╭──

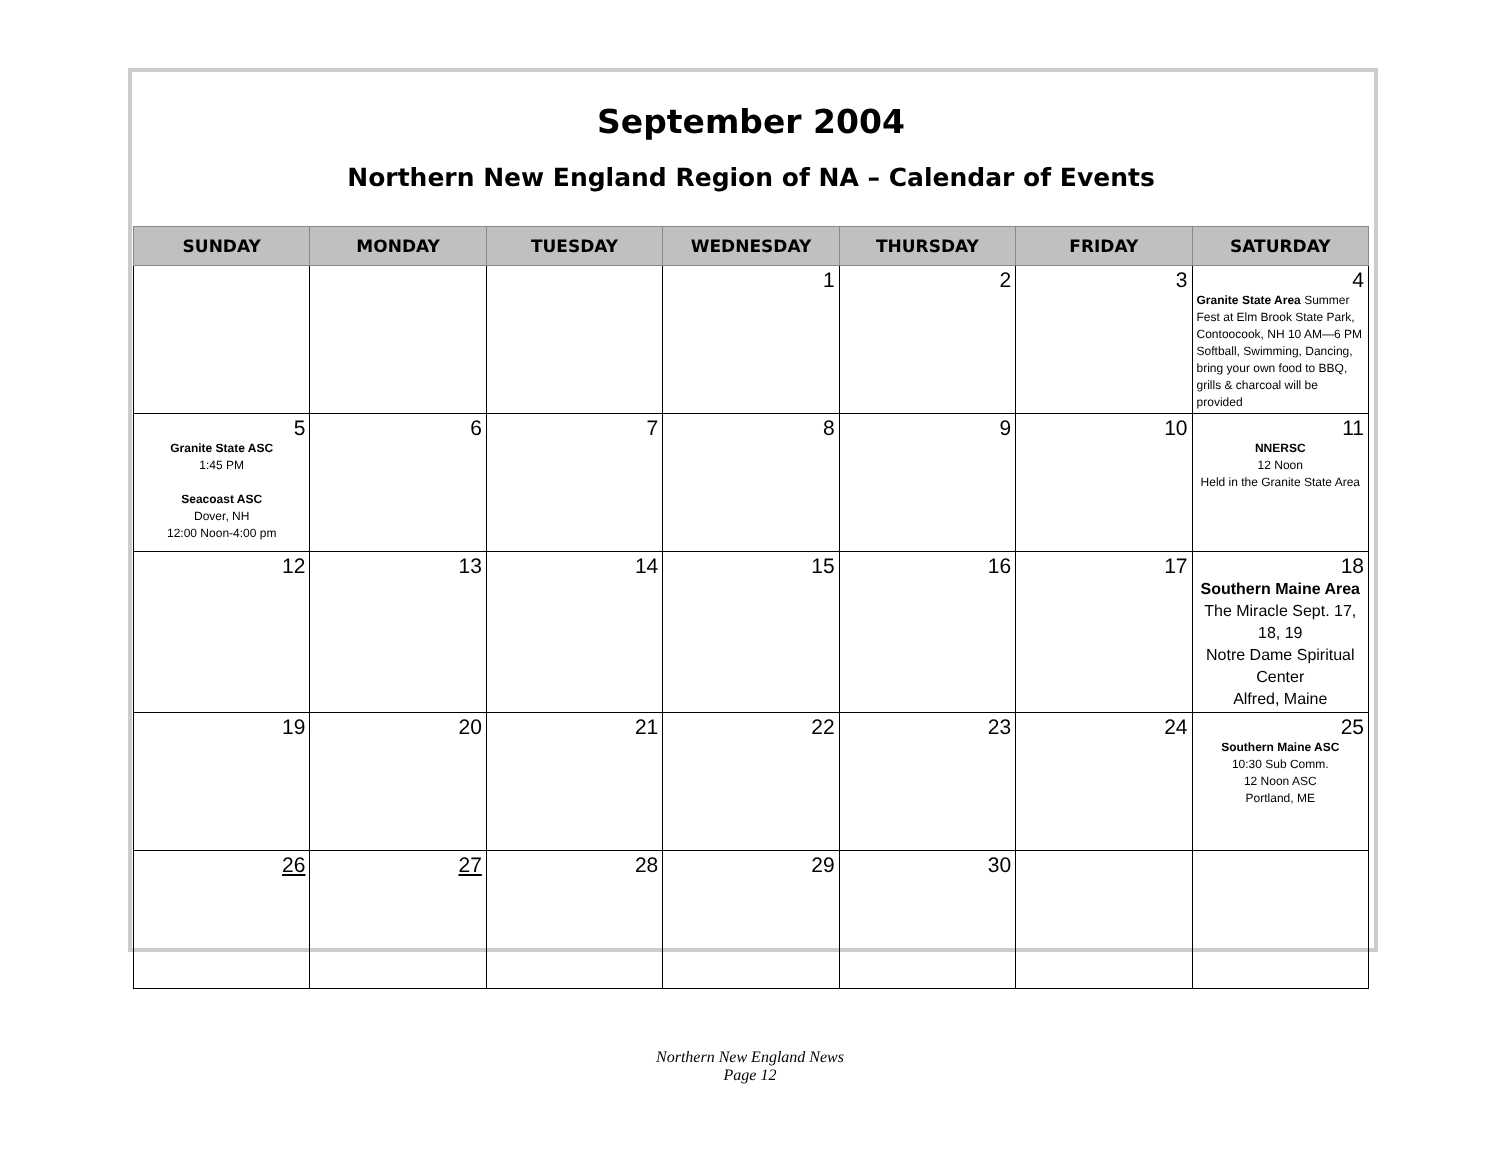September 2004
Northern New England Region of NA – Calendar of Events
| SUNDAY | MONDAY | TUESDAY | WEDNESDAY | THURSDAY | FRIDAY | SATURDAY |
| --- | --- | --- | --- | --- | --- | --- |
| | | | 1 | 2 | 3 | 4 Granite State Area Summer Fest at Elm Brook State Park, Contoocook, NH 10 AM—6 PM Softball, Swimming, Dancing, bring your own food to BBQ, grills & charcoal will be provided |
| 5 Granite State ASC 1:45 PM Seacoast ASC Dover, NH 12:00 Noon-4:00 pm | 6 | 7 | 8 | 9 | 10 | 11 NNERSC 12 Noon Held in the Granite State Area |
| 12 | 13 | 14 | 15 | 16 | 17 | 18 Southern Maine Area The Miracle Sept. 17, 18, 19 Notre Dame Spiritual Center Alfred, Maine |
| 19 | 20 | 21 | 22 | 23 | 24 | 25 Southern Maine ASC 10:30 Sub Comm. 12 Noon ASC Portland, ME |
| 26 | 27 | 28 | 29 | 30 | | |
Northern New England News
Page 12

╰──

Exercise: For the string "State", go through the entries above and copy each line where it occurs.

Problem solution:
| | | | 1 | 2 | 3 | 4 Granite State Area Summer Fest at Elm Brook State Park, Contoocook, NH 10 AM—6 PM Softball, Swimming, Dancing, bring your own food to BBQ, grills & charcoal will be provided |
| 5 Granite State ASC 1:45 PM Seacoast ASC Dover, NH 12:00 Noon-4:00 pm | 6 | 7 | 8 | 9 | 10 | 11 NNERSC 12 Noon Held in the Granite State Area |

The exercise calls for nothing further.